File Reader (delimiter is sometimes also used in text fields)

I have been struggling a long time to read fixed files which include a ‘|’ as tab delimiter, but also have a fixed width field length. Most files can be read easily with File Reader node, but sometimes the delimiter is also used in txt fields, which lead to read errors.  I have been able to read these files using recursive loops and also via Java Snippet, but both solutions are too slow to read large files (> 6 hours for one file).

I think that the best solution would be to use the regular Fixed Width File Reader node. This node does not include an ‘automated best guess’ configuration option and with > 100 fields configuring this node is a lot of work. Therefore, I am looking for a solution to set the configurations widths via ‘Flow Variables’. 

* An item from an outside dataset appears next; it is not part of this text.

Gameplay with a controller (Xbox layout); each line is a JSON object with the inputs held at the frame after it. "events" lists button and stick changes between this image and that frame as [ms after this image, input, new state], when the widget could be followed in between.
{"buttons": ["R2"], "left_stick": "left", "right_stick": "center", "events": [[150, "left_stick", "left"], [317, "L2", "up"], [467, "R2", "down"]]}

  • How can I push the required data for the configuration settings of the Fixed Width File Reader node e.g. Fieldname, Width, and Type,  via the Variable Port?

Kind regards,

Eddy 

Hi Eddy,

it is not possible at the moment to pass array flow variables to a KNIME node, hence you cannot make the Fixed Width File Reader node adapt to different cases in this way.

What you could do though is to read in each line of your txt file without considering any separator, then process each lines using String Manipulation, RegEx splits and rules to extract your fields. This would provide more flexibility with all special cases, like when your separator appears inside a string.

Hope this helps. Feel free to share here some examples of your file structure to get additional ideas on how to solve your use case.

Cheers,
Marco.

I am going to try this solution, I love your innovation!